Is malaria really “preventable and curable,” as recent World Bank and World Health Organization reports have suggested? Is it simply a matter of applying a few preventive measures, such as insecticide-treated bed nets, and of spending a lot of money, and then the lives of millions of African children will be saved? Or is the story a more complex one, in which the activities and characteristics of humans, mosquitoes, and malaria parasites must all be considered and requiring far more basic research before we can entertain any hope of truly alleviating the burden of malaria?
Americans generally know little about malaria; as one of our students commented recently, “I thought that malaria was a disease that had disappeared a long time ago. I didn’t have any idea that thousands of children die of it every day or that it also affects adults.” When Americans think about diseases in Africa, their questions are more often about HIV/AIDS than about malaria.
The reality, of course, is that malaria remains a very burdensome disease, not only in Africa but also in parts of Latin America and Asia. According to the Centers for Disease Control and Prevention, an estimated 1 million people die of malaria each year with 500 million at risk, and 75% of those who die are African children. Renewed efforts to prevent and treat this disease, and to raise money for prevention and treatment, are therefore essential. And as the recently released World Malaria Report 2005 points out, some strategies effectively save lives and reduce risk at the village level. These include the distribution of insecticide-impregnated bed nets; spraying houses with insecticides; and case management by means of new drug regimens based on artemisinin.
Unfortunately, these strategies are the beginning of the story rather than the end of it. The long-term success of strategies based on these tactics alone, sadly, seems unlikely. Nor does eradication of malaria parasites seem likely. First, we need to consider human behavior. The intensive use of insecticide-treated bed nets certainly reduces the prevalence of infection in infants and older children in Africa and does save lives. However, as a Nigerian friend asked, “Does this mean that people are supposed to spend all their time under bed nets?” Nigerian (and other African) children do not go to bed at dusk any more than American children do. Moreover, the distribution of bed nets to remote communities is not a simple process. It may be relatively easy for a health worker on a motor bike to carry bottles of pills or vaccine; but how does he transport bed nets? If the insecticide in the nets must be renewed regularly, how does one ensure that this will be done in a timely and safe way?

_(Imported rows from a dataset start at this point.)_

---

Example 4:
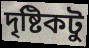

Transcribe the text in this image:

দৃষ্টিকটু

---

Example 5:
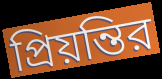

Even more important are the characteristics of mosquitoes and of the malaria parasites. It is well-known that mosquitoes have adapted well to the presence of insecticides. That is, they have evolved resistance to chemicals such as DDT, so that ever larger quantities must be used. What is the effect of these chemicals on the children who will sleep under the bed nets, especially as more spraying of houses occurs and more insecticides are used to kill mosquitoes that will no doubt develop resistance to new insecticides as they did to old ones?
Likewise, malaria parasites have adapted well to the drugs that have been used against them. One of the reasons why malaria presents more of a problem today than a few years ago is that the very effective, and very cheap, drug that was used for years—chloroquine—is no longer effective. Many malaria parasites have evolved resistance to chloroquine and to various newer drugs as well.
There is reason to think that, over time, malaria will also lose its susceptibility to the new artemesinin-based drugs as their use becomes more widespread.
Is it important to increase financial support for our current strategies based on the distribution of bed nets and drugs? Certainly. That will indeed help save many lives in the short term. Are such strategies sustainable over the longer term? Most likely not. People will continue to get bitten by mosquitoes; mosquitoes will continue to evolve resistance to pesticides; and malaria parasites will continue to evolve drug-resistant strains.
What can be done? Overlooked in the ongoing discussion of bed nets, spraying, and case management is the fact that enormous progress has occurred in our basic understanding of malaria during the past 30 years. In 1976, William Trager, a professor at the Rockefeller University in New York City who died this past January, developed a method for cultivating human malaria parasites, work that laid the basis for many current programs of research on this disease. This culture method, combined with the recently obtained complete genome sequence of the parasite, has allowed scientists in laboratories around the world to conduct basic research that has led to the discovery of new potential drug targets and to identify parasite proteins for development of antimalaria vaccines. This basic research has the potential for developing additional inexpensive drugs as well as novel vaccines.
Additional funding for such research, however, is sorely needed.
In the absence of any real hope that the problem posed by malaria may soon be solved, we must rely on innovative programs of research that will provide the tools that will render our interventions sustainable. We must support those strategies that promise to save lives today while also conducting the research that will carry us through into the indefinite future. This disease will not be eradicated by serendipitous discoveries but rather will require a sustained effort on the biology and ecology of this most recalcitrant pathogen.